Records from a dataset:

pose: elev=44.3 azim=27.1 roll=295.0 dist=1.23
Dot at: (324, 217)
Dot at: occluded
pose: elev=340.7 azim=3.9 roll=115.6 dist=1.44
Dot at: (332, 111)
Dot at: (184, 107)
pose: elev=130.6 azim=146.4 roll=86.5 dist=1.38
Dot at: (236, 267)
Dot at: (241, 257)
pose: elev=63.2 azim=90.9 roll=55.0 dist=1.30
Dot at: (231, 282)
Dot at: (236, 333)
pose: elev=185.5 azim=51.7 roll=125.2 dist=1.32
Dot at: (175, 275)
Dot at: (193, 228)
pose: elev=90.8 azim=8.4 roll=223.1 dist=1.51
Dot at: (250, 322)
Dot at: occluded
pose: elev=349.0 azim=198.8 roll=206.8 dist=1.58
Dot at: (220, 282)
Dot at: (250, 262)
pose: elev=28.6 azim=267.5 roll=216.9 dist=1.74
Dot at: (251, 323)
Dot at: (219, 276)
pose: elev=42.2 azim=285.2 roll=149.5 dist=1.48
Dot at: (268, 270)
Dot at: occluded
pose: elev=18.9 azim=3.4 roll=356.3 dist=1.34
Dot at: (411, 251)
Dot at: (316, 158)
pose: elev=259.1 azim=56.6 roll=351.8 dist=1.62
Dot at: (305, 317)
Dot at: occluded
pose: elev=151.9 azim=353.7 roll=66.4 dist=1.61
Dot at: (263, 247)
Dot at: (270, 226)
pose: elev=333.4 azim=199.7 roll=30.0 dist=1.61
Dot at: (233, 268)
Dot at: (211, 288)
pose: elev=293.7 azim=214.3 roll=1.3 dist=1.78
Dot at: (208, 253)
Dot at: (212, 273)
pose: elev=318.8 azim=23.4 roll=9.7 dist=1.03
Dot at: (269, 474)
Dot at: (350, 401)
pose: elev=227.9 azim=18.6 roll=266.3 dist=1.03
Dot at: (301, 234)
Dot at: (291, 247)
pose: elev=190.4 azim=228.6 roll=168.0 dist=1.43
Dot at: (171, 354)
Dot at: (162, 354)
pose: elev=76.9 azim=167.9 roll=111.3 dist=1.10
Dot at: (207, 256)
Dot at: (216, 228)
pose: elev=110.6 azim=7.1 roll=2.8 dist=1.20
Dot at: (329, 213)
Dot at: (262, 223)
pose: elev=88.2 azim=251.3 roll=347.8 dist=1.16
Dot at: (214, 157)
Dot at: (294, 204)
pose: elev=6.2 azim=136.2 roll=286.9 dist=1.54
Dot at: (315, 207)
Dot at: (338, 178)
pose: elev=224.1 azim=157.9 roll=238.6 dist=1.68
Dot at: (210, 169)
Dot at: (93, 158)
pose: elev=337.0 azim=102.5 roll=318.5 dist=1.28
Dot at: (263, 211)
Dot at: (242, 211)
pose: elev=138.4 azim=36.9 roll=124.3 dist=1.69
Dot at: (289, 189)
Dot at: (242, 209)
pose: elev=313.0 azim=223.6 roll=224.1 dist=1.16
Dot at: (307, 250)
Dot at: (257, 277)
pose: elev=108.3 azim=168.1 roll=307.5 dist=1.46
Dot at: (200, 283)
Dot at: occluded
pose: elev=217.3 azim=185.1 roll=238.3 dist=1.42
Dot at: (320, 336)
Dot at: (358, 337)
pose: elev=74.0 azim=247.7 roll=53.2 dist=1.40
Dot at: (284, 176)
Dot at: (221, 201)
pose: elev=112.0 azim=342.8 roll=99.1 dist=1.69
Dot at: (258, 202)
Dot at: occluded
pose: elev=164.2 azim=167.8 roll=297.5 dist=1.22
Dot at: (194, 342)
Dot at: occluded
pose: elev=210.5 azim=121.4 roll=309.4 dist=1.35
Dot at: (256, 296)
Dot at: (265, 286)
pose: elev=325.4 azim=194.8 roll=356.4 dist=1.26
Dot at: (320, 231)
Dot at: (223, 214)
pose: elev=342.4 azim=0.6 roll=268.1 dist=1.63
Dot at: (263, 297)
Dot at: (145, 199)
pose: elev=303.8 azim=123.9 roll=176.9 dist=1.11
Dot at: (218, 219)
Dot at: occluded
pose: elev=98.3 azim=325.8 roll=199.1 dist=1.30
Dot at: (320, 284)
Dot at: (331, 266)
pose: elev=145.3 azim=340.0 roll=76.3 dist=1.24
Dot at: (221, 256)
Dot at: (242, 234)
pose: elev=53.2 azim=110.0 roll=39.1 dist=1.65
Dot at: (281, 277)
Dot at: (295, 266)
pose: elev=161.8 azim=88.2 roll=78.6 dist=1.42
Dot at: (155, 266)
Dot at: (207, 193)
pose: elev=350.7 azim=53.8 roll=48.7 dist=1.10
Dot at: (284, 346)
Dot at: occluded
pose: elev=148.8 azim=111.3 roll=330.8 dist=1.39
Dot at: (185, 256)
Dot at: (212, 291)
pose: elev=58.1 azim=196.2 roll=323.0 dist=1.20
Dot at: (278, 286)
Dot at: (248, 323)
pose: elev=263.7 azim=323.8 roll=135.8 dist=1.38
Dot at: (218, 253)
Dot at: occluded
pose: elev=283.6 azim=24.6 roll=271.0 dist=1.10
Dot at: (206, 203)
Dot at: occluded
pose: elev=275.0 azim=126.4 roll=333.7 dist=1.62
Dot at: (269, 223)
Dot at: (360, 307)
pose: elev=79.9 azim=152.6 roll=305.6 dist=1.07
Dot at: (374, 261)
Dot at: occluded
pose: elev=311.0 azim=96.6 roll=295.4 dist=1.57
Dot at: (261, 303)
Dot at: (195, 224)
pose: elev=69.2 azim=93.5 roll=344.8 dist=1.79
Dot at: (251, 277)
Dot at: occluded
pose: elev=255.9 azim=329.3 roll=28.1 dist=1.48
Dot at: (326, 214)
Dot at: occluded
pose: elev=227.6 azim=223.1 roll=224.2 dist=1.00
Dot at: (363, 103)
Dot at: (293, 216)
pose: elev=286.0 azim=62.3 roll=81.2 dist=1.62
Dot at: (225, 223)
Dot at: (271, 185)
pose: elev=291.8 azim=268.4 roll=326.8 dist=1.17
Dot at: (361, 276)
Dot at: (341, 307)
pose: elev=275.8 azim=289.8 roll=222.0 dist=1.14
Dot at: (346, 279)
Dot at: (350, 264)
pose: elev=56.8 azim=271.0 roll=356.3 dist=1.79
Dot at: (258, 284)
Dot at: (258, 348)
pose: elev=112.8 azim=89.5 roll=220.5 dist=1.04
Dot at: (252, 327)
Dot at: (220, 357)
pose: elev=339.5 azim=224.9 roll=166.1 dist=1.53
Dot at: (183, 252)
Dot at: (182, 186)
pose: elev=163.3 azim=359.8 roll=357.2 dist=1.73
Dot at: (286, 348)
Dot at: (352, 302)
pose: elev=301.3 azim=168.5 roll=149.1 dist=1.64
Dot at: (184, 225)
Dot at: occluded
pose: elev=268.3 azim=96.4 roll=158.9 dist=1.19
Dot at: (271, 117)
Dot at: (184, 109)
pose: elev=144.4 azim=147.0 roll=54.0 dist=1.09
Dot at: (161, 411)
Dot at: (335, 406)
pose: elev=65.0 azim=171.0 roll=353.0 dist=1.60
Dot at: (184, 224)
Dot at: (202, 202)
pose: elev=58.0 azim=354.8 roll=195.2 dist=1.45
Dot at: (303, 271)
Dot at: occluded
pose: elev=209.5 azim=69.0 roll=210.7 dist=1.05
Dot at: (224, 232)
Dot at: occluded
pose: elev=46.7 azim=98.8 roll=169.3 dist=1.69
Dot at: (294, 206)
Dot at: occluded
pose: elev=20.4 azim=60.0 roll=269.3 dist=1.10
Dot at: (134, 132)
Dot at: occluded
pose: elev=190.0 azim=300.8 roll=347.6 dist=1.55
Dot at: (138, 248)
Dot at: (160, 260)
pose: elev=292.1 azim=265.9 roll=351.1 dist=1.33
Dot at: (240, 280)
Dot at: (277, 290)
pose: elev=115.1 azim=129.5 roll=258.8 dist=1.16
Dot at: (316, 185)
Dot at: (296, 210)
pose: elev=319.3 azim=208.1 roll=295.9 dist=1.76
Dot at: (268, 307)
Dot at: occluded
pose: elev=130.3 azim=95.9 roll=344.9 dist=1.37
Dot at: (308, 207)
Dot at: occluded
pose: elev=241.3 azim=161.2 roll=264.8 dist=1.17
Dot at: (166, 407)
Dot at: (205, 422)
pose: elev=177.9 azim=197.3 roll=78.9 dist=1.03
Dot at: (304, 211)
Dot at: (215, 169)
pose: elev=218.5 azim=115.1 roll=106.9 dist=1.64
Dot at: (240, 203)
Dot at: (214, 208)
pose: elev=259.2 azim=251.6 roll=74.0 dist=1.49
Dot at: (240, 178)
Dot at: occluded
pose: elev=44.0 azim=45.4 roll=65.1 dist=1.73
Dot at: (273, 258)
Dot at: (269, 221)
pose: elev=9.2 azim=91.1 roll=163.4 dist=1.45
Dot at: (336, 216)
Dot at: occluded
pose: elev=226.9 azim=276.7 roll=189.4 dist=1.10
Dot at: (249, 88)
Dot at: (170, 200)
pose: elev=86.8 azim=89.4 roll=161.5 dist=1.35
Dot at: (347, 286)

» **What to work on**
Turn the material from the line containing "pose: elev=112.8 azim=89.5" through the line containing "Dot at: (352, 302)", inclusive, into a Markdown table with the columns "No." and "Line". Number the rows consecutively and leave out any blank lines.

» **Reply**
| No. | Line |
|---|---|
| 1 | pose: elev=112.8 azim=89.5 roll=220.5 dist=1.04 |
| 2 | Dot at: (252, 327) |
| 3 | Dot at: (220, 357) |
| 4 | pose: elev=339.5 azim=224.9 roll=166.1 dist=1.53 |
| 5 | Dot at: (183, 252) |
| 6 | Dot at: (182, 186) |
| 7 | pose: elev=163.3 azim=359.8 roll=357.2 dist=1.73 |
| 8 | Dot at: (286, 348) |
| 9 | Dot at: (352, 302) |